▶ **WHAT NEEDS TO BE DONE**
Go to the line in the entries below that holds "bare tree, located at detection(300, 137, 346, 257)" and repeat exactly from there through the line that holds "shrub, located at detection(27, 322, 56, 353)", inclusive.
─── RAW DATA ───
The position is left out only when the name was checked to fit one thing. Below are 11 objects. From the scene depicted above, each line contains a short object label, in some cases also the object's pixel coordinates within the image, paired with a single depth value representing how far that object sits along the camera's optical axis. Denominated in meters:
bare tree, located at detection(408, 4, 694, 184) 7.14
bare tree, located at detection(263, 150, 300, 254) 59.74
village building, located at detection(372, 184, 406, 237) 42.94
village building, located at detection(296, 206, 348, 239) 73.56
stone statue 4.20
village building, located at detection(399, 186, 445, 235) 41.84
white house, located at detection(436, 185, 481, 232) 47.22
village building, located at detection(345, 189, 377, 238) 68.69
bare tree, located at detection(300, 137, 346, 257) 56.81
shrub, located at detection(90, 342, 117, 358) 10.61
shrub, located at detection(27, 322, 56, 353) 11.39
───
─── RAW DATA ───
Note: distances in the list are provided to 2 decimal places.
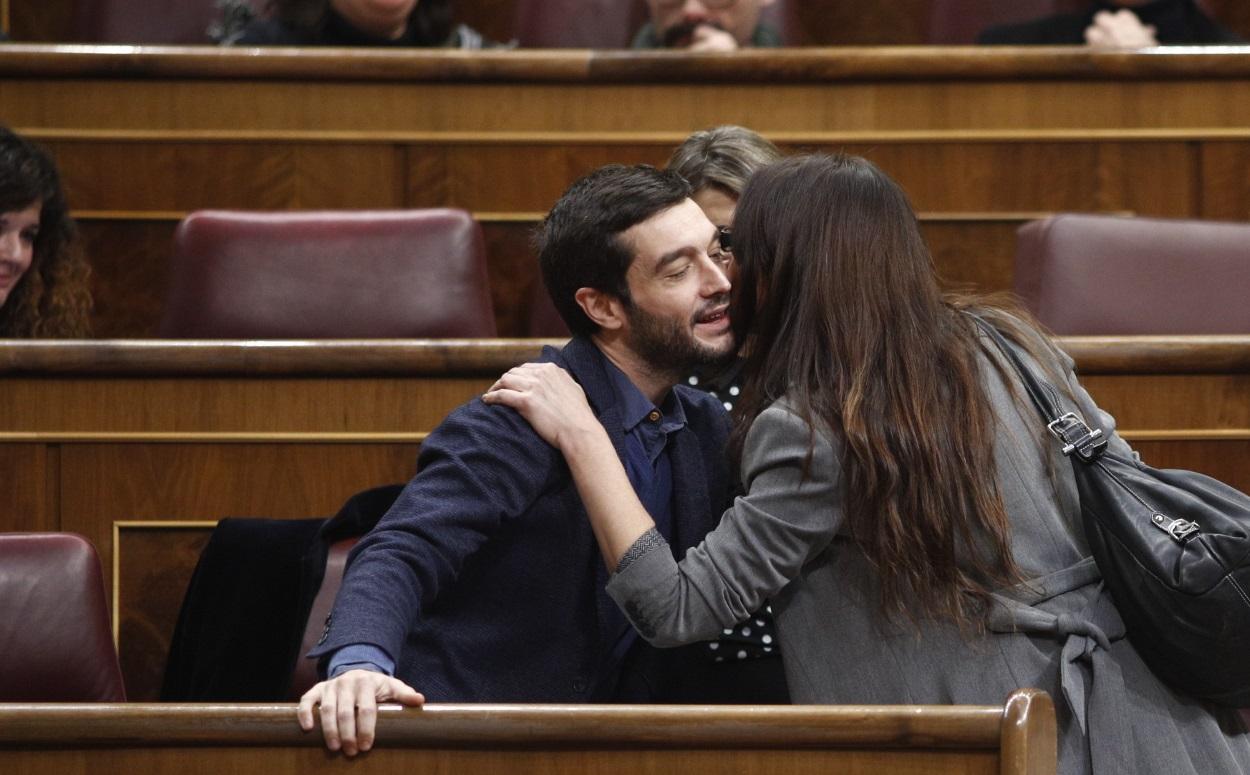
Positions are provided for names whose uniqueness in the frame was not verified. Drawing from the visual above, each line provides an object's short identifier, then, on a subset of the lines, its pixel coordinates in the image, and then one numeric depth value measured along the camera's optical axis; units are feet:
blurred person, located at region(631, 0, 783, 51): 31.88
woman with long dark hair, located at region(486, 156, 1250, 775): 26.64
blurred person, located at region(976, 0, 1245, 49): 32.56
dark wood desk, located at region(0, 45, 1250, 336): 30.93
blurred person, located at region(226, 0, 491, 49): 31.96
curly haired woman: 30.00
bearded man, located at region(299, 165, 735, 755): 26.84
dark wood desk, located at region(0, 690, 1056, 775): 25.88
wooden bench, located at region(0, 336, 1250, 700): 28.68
───
▶ **YOUR SOLUTION**
bare tree, located at detection(300, 137, 346, 257) 56.81
shrub, located at detection(90, 342, 117, 358) 10.61
shrub, located at detection(27, 322, 56, 353) 11.39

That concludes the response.